▸ Requirement
Take the line with "vfov_deg: 58.9" and every line after it, through the end of the listing, and give them again exactly, pictures excluded.

▸ Study material
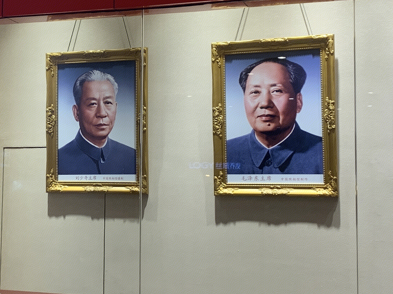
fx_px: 829
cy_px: 130
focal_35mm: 73
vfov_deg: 20.2
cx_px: 69
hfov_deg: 26.1
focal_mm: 4.25
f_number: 1.8
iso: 50
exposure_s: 1/100
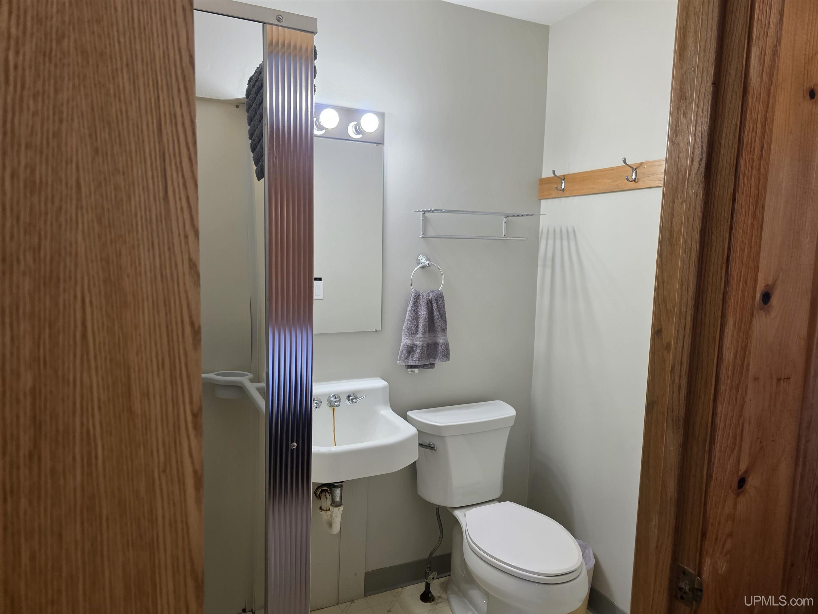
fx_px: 544
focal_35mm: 23
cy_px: 307
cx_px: 409
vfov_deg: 58.9
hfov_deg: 73.9
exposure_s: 1/120
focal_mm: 6.3
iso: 125
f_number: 1.7
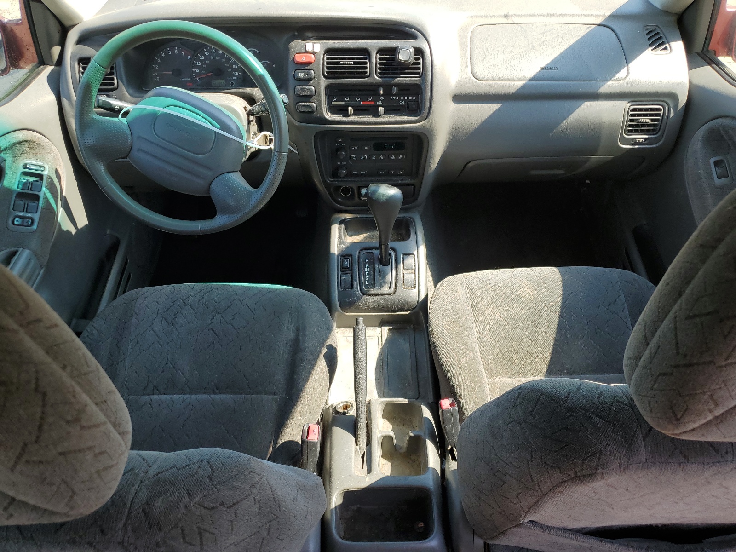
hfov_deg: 67.3
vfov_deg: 53.1
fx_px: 553
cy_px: 276
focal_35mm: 26
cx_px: 368
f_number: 1.5
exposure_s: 1/417
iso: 50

▸ Task result
vfov_deg: 58.9
hfov_deg: 73.9
exposure_s: 1/120
focal_mm: 6.3
iso: 125
f_number: 1.7
hfov_deg: 67.3
vfov_deg: 53.1
fx_px: 553
cy_px: 276
focal_35mm: 26
cx_px: 368
f_number: 1.5
exposure_s: 1/417
iso: 50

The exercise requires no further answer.